The restructuring of the funding system comes just four months after the state supreme court found the present system unconstitutional and ordered the legislature to fix it.
Passed June 13, the legislators' plan calls for creation of a new statewide property tax earmarked for schools and designed to remedy funding inequities among districts.
The $58 million bill, which was awaiting Gov. Howard Dean's signature late last week, would abolish the current funding system, which relies on local property taxes to pay 70 percent of local education costs. Instead, property-owners would pay a flat-rate property tax to the state, and other statewide taxes would increase slightly. Local property taxes, relatedly, would be done away with.
In addition, the bill would order the state education department and board of education to improve school quality. By January 1998, the bill calls for education officials to draft a strategic-improvement plan every five years and a comprehensive system of early-childhood services, and to evaluate funding for special education.
State education department employees are analyzing the legislation and reviewing the additional tasks it spells out for the department.
"Although this work looks daunting, it is very important," said state education commissioner Marc Hull in a statement. "Vermont's students and its education system will be well served by the work we do over the next six months."
Mr. Dean, a Democrat, plans to sign the bill into law this week after state lawyers review its language, his press secretary, Stephanie Carter, said last week.

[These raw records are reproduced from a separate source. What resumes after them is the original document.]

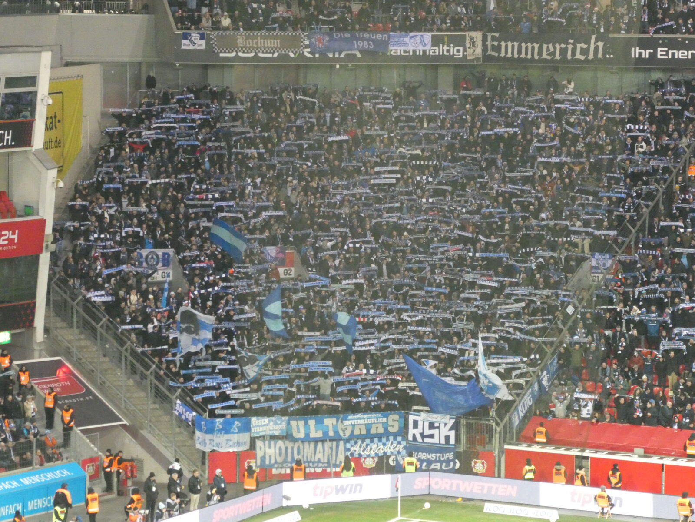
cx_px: 348
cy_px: 261
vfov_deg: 9.8
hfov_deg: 13.1
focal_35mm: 151
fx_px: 3032
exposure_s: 1/80
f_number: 5.4
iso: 1600
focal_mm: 27.1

"It is a historic bill," the governor told reporters shortly after the House and Senate passed the measure. "It clearly accomplishes what the supreme court ordered us to do, which is provide equity."
In February, the state supreme court declared Vermont's education funding system unconstitutional, saying that the system's dependence on local property taxes caused large funding disparities between wealthy school districts near Vermont's ski resorts and those in poor, rural areas. ("Court Orders Lawmakers To Fix Vermont School-Funding Formula," Feb. 12, 1997.)
Nationwide, more than a dozen state systems of financing schools have been declared unconstitutional since 1989. ("Finance Battles Show Solutions Remain Elusive," June 11, 1997.) However, no state has taken such broad steps in such a short amount of time as Vermont, Ms. Carter said.
As passed, the tax package would total $58 million for fiscal 1998, most of it coming from the new statewide property tax. But no household could be forced to spend more than 2 percent of its annual income on the statewide tax.
Under the plan, the state would pay $5,000 toward the elementary and secondary education of each child in Vermont. Towns could choose to increase that amount by levying a new local property tax, but that money would also be channeled to and distributed by the state using an equalization formula.
The statewide tax rate would be uniform for all property owners, in contrast to the wide variance of property-tax rates that towns now impose. Taxes on gas, restaurant meals, and hotels would also rise slightly.
Vermont has tried to reform its property-tax rate in past years, but state legislators found little to agree on.